Cheguei devagarinho e bem aos poucos fui conhecendo Pedro. A comunicação somente com o olhar é de uma intensidade afetiva singular: é um pouco hipnotizante, e pode produzir um pouco a sensação de que estamos sendo tragados pela interação. Não é comum adentrar o universo de pessoas desconhecidas, olhando-as fixamente. É uma outra forma de começar a conhecer alguém, de se vincular, de se afeiçoar. E é bem diferente dos olhares que trocamos com algum animal de estimação, pois esses não sabem ou não aprenderam, em sua história, a se comunicar de modo tão específico quanto um ser humano.
Meses depois Pedro era capaz de se comunicar comigo, ao ponto de conseguir expressar uma série de desejos que compunham a infinitude de suas carências naquele contexto cruel.

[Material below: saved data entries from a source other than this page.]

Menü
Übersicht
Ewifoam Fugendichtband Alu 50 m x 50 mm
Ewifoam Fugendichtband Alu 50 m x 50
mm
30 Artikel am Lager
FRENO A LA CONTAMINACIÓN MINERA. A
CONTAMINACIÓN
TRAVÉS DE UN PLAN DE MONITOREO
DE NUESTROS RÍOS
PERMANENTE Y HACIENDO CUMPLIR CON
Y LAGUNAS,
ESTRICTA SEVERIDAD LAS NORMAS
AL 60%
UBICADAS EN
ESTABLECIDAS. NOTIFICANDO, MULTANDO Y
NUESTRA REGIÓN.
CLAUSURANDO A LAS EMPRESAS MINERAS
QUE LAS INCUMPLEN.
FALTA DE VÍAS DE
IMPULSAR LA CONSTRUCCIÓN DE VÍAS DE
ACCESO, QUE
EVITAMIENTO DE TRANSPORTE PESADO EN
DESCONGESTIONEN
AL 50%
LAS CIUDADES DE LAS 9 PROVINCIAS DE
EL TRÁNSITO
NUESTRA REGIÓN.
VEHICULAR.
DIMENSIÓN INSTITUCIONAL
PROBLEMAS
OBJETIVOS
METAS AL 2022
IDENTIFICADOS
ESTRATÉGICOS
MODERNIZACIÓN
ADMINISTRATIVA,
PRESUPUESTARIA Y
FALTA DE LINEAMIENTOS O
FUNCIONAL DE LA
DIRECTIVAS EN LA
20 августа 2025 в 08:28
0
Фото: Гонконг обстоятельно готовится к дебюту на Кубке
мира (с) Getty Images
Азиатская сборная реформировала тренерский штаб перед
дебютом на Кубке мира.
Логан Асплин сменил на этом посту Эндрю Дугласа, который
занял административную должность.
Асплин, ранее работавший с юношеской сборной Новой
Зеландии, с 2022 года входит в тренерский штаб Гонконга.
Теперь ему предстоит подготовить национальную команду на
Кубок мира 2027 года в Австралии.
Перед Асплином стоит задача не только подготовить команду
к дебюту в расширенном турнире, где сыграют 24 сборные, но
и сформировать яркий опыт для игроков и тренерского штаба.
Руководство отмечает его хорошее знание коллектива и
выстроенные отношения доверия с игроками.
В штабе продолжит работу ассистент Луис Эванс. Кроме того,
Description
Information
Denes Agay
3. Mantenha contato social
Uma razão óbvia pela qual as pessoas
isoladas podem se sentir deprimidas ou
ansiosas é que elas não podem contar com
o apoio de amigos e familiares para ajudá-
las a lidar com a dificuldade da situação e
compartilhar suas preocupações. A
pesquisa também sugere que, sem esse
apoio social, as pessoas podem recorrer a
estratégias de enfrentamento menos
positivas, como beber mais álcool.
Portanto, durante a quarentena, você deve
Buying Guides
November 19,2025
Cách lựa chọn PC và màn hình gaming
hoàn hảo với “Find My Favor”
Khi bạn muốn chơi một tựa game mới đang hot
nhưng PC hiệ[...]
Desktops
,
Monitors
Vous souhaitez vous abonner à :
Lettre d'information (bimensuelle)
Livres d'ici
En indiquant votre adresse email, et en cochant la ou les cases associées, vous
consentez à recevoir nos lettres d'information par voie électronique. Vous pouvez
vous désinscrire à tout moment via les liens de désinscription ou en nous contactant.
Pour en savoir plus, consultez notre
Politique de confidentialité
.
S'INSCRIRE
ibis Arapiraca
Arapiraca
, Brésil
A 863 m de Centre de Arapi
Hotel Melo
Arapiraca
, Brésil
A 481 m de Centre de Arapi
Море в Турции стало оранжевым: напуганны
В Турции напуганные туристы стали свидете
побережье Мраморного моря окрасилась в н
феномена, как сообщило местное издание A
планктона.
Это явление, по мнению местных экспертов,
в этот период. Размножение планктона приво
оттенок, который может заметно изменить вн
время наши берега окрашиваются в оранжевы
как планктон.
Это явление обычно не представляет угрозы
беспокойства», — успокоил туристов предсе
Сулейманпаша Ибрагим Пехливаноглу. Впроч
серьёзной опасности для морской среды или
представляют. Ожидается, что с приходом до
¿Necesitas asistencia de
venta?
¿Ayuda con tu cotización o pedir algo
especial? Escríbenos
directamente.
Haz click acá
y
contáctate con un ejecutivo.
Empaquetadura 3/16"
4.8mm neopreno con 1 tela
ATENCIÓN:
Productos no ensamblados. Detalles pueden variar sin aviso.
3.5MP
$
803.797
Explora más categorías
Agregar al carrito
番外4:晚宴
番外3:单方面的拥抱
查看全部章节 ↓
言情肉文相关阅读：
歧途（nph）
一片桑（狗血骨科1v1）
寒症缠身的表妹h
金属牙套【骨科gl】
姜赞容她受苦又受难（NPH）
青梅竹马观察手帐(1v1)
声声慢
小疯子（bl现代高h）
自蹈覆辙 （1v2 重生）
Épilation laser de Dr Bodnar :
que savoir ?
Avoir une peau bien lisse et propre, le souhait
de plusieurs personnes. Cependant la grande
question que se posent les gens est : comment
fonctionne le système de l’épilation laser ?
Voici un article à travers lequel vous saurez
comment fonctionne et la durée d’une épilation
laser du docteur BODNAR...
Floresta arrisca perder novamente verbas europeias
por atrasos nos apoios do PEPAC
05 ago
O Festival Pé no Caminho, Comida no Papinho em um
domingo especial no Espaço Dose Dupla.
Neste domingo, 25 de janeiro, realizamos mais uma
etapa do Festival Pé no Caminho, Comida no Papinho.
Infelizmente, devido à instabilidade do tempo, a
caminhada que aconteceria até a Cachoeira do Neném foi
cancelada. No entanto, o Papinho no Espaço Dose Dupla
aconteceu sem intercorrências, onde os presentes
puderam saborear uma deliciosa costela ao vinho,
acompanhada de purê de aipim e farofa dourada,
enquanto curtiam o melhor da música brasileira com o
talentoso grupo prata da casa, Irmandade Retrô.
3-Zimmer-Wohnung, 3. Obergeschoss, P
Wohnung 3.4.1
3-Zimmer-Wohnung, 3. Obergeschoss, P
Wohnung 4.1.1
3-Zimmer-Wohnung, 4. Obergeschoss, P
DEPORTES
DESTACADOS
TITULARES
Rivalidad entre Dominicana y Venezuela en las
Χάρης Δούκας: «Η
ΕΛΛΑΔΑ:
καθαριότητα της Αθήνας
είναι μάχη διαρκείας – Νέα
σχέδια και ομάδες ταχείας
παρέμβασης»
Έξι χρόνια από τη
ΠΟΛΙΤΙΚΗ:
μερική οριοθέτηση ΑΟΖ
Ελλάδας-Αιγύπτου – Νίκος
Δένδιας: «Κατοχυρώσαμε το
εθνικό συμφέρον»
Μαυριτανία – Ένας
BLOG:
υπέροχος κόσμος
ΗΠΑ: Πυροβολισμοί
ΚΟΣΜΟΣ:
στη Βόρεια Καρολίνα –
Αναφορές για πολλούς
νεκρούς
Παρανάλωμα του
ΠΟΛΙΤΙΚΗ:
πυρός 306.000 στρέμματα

Por meio de uma tábua de letras, com as frequências das letras, da língua portuguesa, em ordem decrescente, eu construía, juntamente com Pedro, letra por letra, palavra por palavra, do que ele desejava comunicar.
Houve um dia em que ele me comunicou que queria jogar Meg...(?). As primeiras três letras eram essas aí. A partir das primeiras letras eu sempre tentava descobrir quais seriam as outras. Mas como eu não me lembrava de nenhum jogo cujo nome começasse com essas três letras, então perguntei para algumas pessoas da equipe:
- Pessoal, que jogo é esse, que começa dessa maneira: Meg? Meg... o quê?
- Mega Sena! - gritou alguém lá no fundo.
- É isso, Pedro? Mega-sena? - perguntei-lhe, por mais de uma vez, como sempre fazia, para poder me certificar da resposta certa.
Pedro não mexia seus olhos. Ou seja: isso significava que ele queria jogar na mega-sena!
E quase toda semana ele me passava os números que queria jogar na mega-sena. Em algumas vezes fui eu mesmo à lotérica para fazer os jogos que ele queria. Em outras ocasiões, quando não podia ir à lotérica, telefonava para seus familiares, para que eles fizessem os jogos pra ele.
Na segunda vez em que ele me ditou os números percebi que eram os mesmos números da primeira ocasião.
- Uai, Pedro, são sempre os mesmos números?
Respondeu com um discreto sinal de sim. E depois, conforme eu perguntava, foi confirmando que já vinha apostando nesses números há vários anos.
- Mas rapaz, agora que você tem uma conexão direta com o além, que você pode perguntar para o além em qual número jogar, por que ainda continua a apostar nesses velhos números? - brinquei, e ele sorriu...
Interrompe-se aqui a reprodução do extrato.